When you live and breathe Riesling, one of the recurring story that we talk about all the time is the many different types (read residual sugars) of Rieslings and how they all have a place at your wine table. This is a theme that we have tried to convey on the package of our main line of Riesling through the clear use of descriptors on the label such as “Dry” or “Sweet” because we want our customers to understand what they are buying (not a given in the wine business sometimes). For the record most folks out there told us we were crazy to use the word “Sweet” on a label and now you can see the numbers of wineries following our lead. Our leadership in this arena is also shown in the very early use of the International Riesling Foundation taste (sweetness) scale on all our Rieslings back labels – a scale that we’ve helped develop with Dan Berger and the team at the IRF.
Why all that matters would you ask? Well, it does matter (at least to us) because it is not always easy to convince some crowds to love, buy and sell several types of Rieslings. we have many cro-magnon folks out there that either think that all Rieslings are sweet and/or believe that sweet wines are waaayyy below them. Often those prehistoric thinkers believe that consumers needs to be categorized as a “cab drinker” or a “dry white drinker”; they love to categorize the world of drinkers like marketers categorize populations (by the way try the Claritas prizm marketing segmentation to see how those people like to categorize everything). If you are like me and enjoy many ways of life, you probably understand that there is a time for dry aromatic whites, a time for sweeter wines and a time for a red wine (OK, maybe not many occasion for red wines but I have to be open minded since this is what I am preaching). This is why I do not believe that most wine drinkers fall into one type of Riesling and that Riesling has to be sweet – I believe most people like many styles of Riesling though, I admit, wine drinkers might have a primary attachment to any given kind. There is a Riesling for Everything has we say at Pacific Rim that all have different Riesling for being.
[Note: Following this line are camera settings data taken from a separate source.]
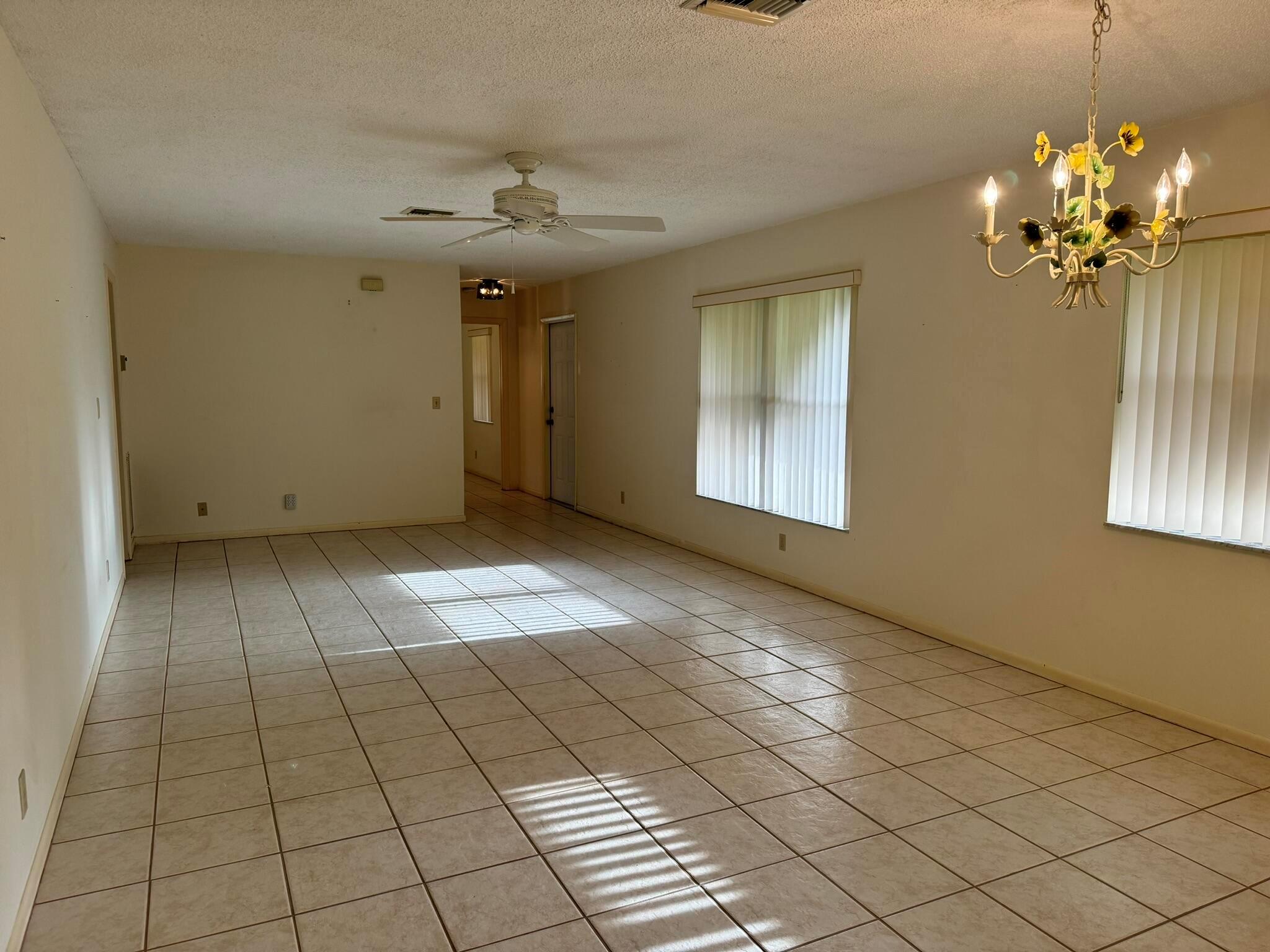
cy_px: 476
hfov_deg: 71.6
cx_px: 635
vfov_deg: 56.8
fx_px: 881
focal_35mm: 24
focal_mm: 6.76
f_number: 1.78
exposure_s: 1/120
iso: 160
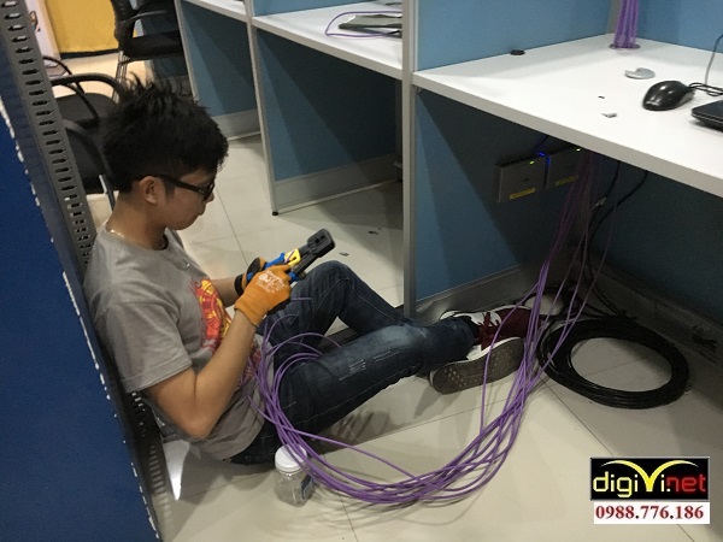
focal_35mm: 29
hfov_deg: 61.7
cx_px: 362
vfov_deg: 48.2
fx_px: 606
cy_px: 271
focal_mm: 4.15
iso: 320
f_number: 2.2
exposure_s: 1/15
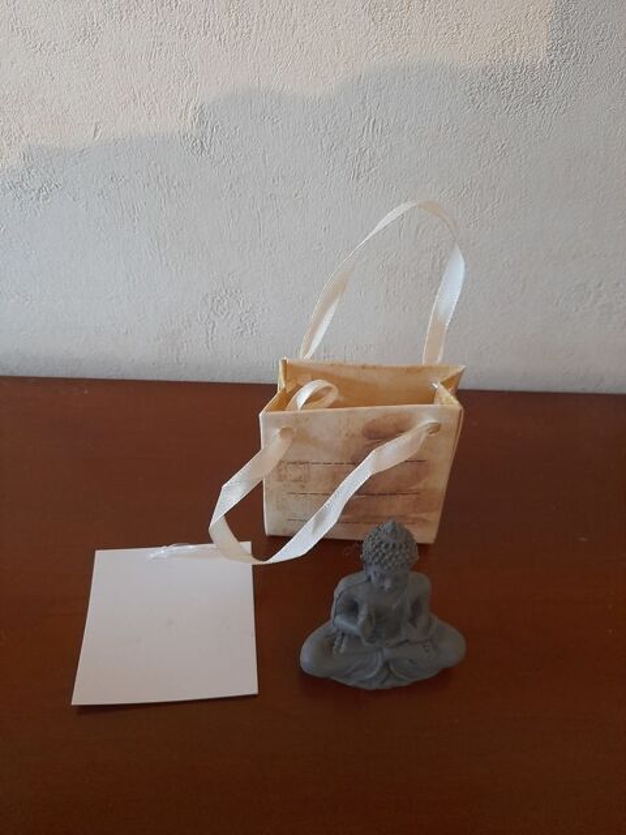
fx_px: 603
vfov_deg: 69.4
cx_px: 313
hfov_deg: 54.9
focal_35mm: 25
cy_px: 418
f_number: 2
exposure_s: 1/25
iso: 400
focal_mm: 4.6
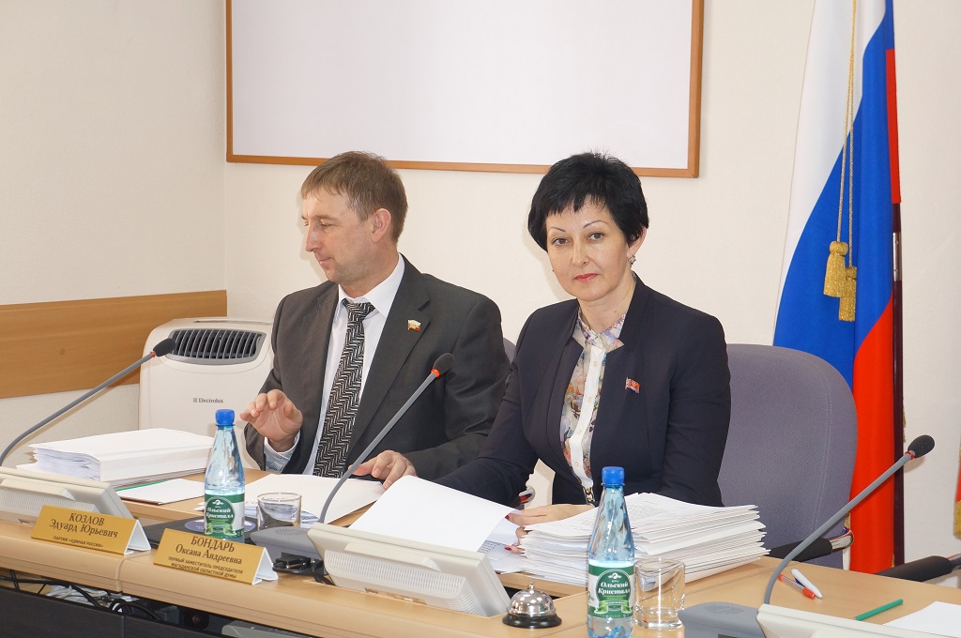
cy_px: 319
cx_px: 480
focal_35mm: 82
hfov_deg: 24.6
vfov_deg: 16.5
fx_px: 2199
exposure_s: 1/160
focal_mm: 55
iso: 1000
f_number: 5.6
Based on the unequivocal principle that all Riesling are not born equal and they are made for different occasions and food pairing, we are claiming that all decent wine lists and all decent wine shelves HAVE TO CARRY SEVERAL STYLES OF RIESLINGS and that, at a minimum, the price of entry in order to graduate from prehistoric behavior is to carry a Dry, a medium Dry (often just labeled “Riesling” in the USA) and a Sweet Riesling – 3 Rieslings for being. Note 1: a Sparkling and a dessert style in the set would be swell, but I won’t get mad at you for not having them – at least not yet. Note 2: Several Riesling regions (Mosel, Washington State, Eden Valley Australia etc…) would also be nice.